## Aufgabe
Schreiben Sie sämtliche folgenden Einträge Zeile für Zeile unverändert ab. Lassen Sie die Bilder in Ihrer Abschrift weg.
※ ※ ※
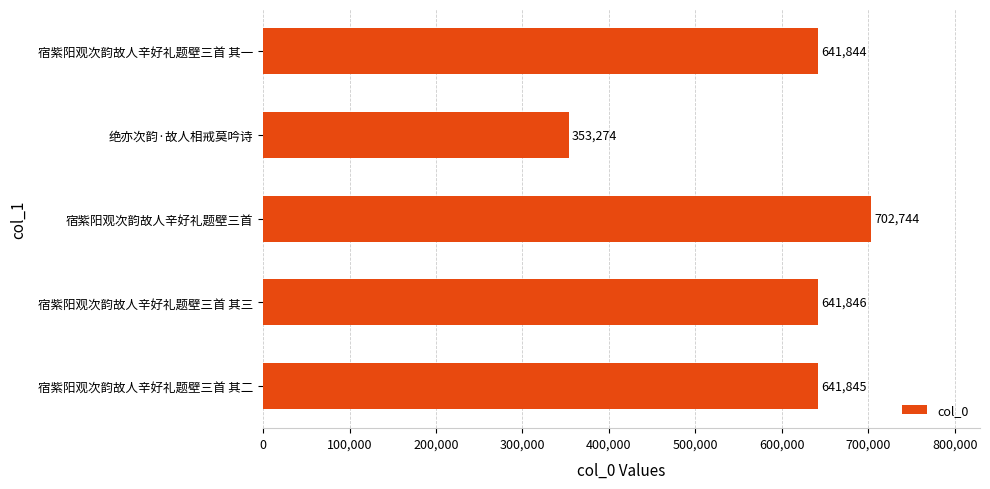

What is the approximate value at 宿紫阳观次韵故人辛好礼题壁三首 其三?

641846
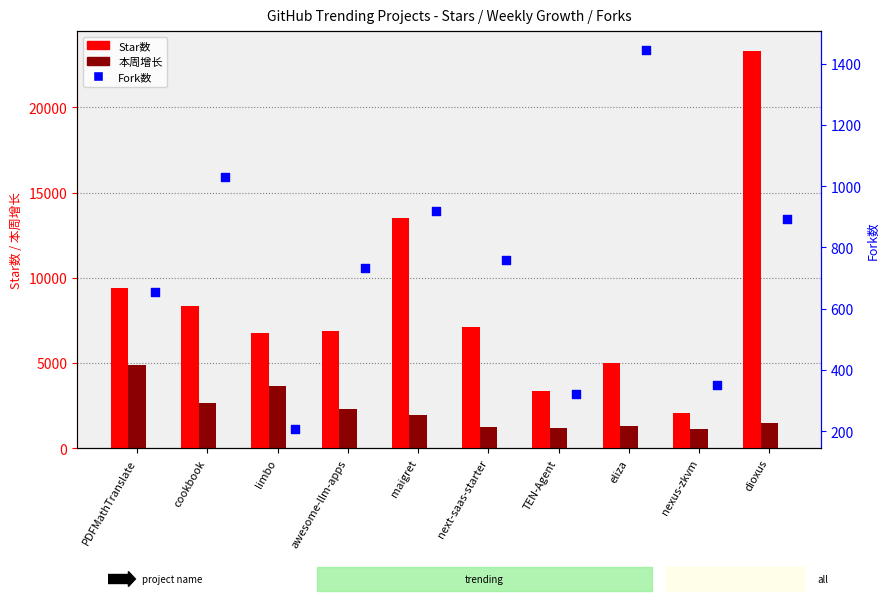

At which category is the sum across all series the highest?

dioxus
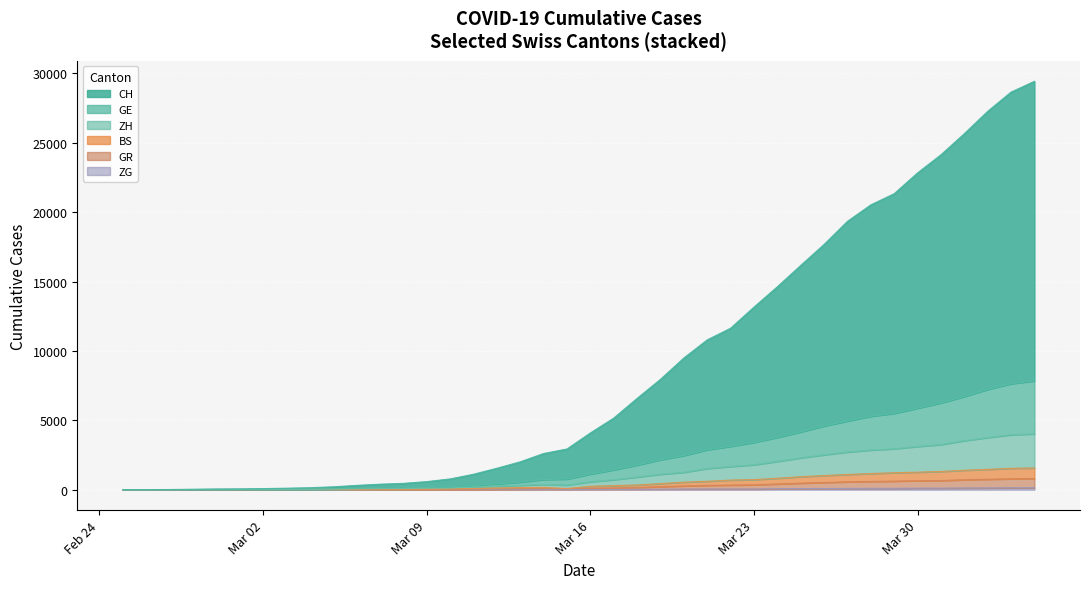

What is the maximum value for ZG?

146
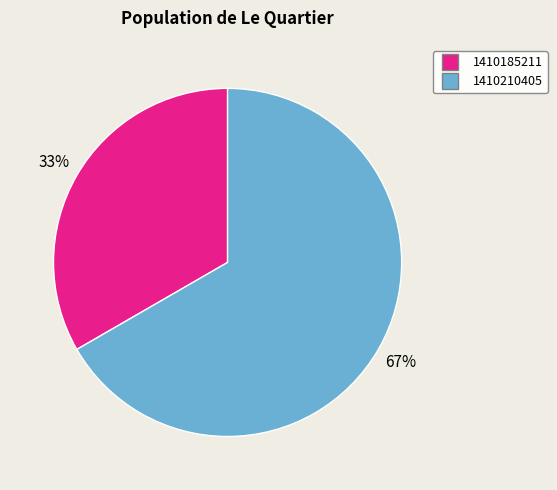

To the nearest percent, what is the average slice percentage?

50%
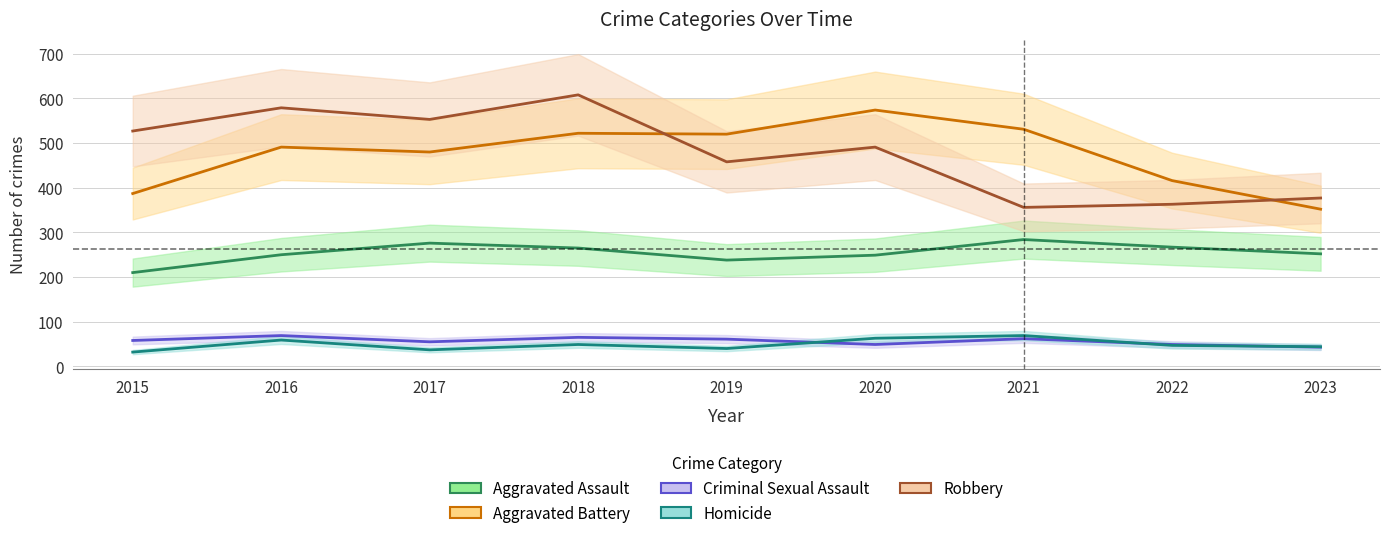

How many lines are shown in the chart?

5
※ ※ ※
## Übungsergebnis
What is the approximate value at 宿紫阳观次韵故人辛好礼题壁三首 其三?

641846

At which category is the sum across all series the highest?

dioxus

What is the maximum value for ZG?

146

To the nearest percent, what is the average slice percentage?

50%

How many lines are shown in the chart?

5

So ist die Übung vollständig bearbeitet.